Print out each record below, unaltered and complete, without its images.

[Records supplied — start]

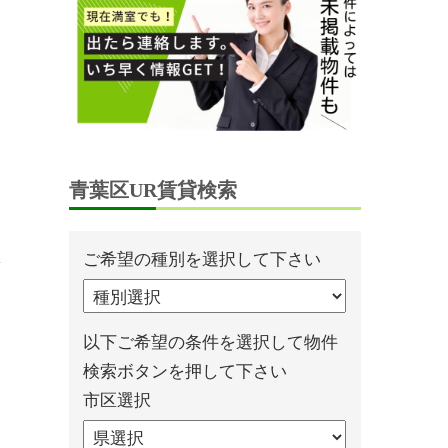
青葉区UR賃貸検索
ご希望の種別を選択して下さい
以下ご希望の条件を選択して物件
検索ボタンを押して下さい
市区選択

[Records supplied — finish]

Answer to the problem »
青葉区UR賃貸検索
ご希望の種別を選択して下さい
以下ご希望の条件を選択して物件
検索ボタンを押して下さい
市区選択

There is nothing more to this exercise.